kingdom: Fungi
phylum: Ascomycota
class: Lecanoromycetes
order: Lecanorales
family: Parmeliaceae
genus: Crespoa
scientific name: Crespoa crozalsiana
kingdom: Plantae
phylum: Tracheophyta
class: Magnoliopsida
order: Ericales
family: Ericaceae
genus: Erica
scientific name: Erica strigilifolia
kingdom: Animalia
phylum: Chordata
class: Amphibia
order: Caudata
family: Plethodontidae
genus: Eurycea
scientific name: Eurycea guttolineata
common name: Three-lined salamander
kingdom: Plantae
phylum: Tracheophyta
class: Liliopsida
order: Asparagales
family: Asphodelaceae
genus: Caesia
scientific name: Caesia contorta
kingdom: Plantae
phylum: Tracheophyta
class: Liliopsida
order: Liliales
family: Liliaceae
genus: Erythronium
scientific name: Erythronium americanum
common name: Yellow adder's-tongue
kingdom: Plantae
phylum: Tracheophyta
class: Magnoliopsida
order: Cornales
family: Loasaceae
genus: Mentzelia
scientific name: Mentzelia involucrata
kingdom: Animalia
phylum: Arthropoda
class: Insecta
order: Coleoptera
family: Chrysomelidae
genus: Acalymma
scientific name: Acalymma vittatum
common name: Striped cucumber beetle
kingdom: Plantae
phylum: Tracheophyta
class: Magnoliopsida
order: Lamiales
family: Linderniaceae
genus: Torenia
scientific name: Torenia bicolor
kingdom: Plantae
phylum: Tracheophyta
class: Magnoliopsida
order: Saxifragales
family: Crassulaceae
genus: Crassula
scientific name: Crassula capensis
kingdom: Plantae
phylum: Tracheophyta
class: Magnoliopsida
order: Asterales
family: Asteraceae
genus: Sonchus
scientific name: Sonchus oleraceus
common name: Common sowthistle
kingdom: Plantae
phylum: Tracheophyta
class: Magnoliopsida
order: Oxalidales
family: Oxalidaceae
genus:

--*--

| PROBLEM |
Convert the listing above into a Markdown table with two columns, Row and Listing line. Number each line in order and skip any blank lines.

| THE ANSWER |
| Row | Listing line |
|---|---|
| 1 | kingdom: Fungi |
| 2 | phylum: Ascomycota |
| 3 | class: Lecanoromycetes |
| 4 | order: Lecanorales |
| 5 | family: Parmeliaceae |
| 6 | genus: Crespoa |
| 7 | scientific name: Crespoa crozalsiana |
| 8 | kingdom: Plantae |
| 9 | phylum: Tracheophyta |
| 10 | class: Magnoliopsida |
| 11 | order: Ericales |
| 12 | family: Ericaceae |
| 13 | genus: Erica |
| 14 | scientific name: Erica strigilifolia |
| 15 | kingdom: Animalia |
| 16 | phylum: Chordata |
| 17 | class: Amphibia |
| 18 | order: Caudata |
| 19 | family: Plethodontidae |
| 20 | genus: Eurycea |
| 21 | scientific name: Eurycea guttolineata |
| 22 | common name: Three-lined salamander |
| 23 | kingdom: Plantae |
| 24 | phylum: Tracheophyta |
| 25 | class: Liliopsida |
| 26 | order: Asparagales |
| 27 | family: Asphodelaceae |
| 28 | genus: Caesia |
| 29 | scientific name: Caesia contorta |
| 30 | kingdom: Plantae |
| 31 | phylum: Tracheophyta |
| 32 | class: Liliopsida |
| 33 | order: Liliales |
| 34 | family: Liliaceae |
| 35 | genus: Erythronium |
| 36 | scientific name: Erythronium americanum |
| 37 | common name: Yellow adder's-tongue |
| 38 | kingdom: Plantae |
| 39 | phylum: Tracheophyta |
| 40 | class: Magnoliopsida |
| 41 | order: Cornales |
| 42 | family: Loasaceae |
| 43 | genus: Mentzelia |
| 44 | scientific name: Mentzelia involucrata |
| 45 | kingdom: Animalia |
| 46 | phylum: Arthropoda |
| 47 | class: Insecta |
| 48 | order: Coleoptera |
| 49 | family: Chrysomelidae |
| 50 | genus: Acalymma |
| 51 | scientific name: Acalymma vittatum |
| 52 | common name: Striped cucumber beetle |
| 53 | kingdom: Plantae |
| 54 | phylum: Tracheophyta |
| 55 | class: Magnoliopsida |
| 56 | order: Lamiales |
| 57 | family: Linderniaceae |
| 58 | genus: Torenia |
| 59 | scientific name: Torenia bicolor |
| 60 | kingdom: Plantae |
| 61 | phylum: Tracheophyta |
| 62 | class: Magnoliopsida |
| 63 | order: Saxifragales |
| 64 | family: Crassulaceae |
| 65 | genus: Crassula |
| 66 | scientific name: Crassula capensis |
| 67 | kingdom: Plantae |
| 68 | phylum: Tracheophyta |
| 69 | class: Magnoliopsida |
| 70 | order: Asterales |
| 71 | family: Asteraceae |
| 72 | genus: Sonchus |
| 73 | scientific name: Sonchus oleraceus |
| 74 | common name: Common sowthistle |
| 75 | kingdom: Plantae |
| 76 | phylum: Tracheophyta |
| 77 | class: Magnoliopsida |
| 78 | order: Oxalidales |
| 79 | family: Oxalidaceae |
| 80 | genus: |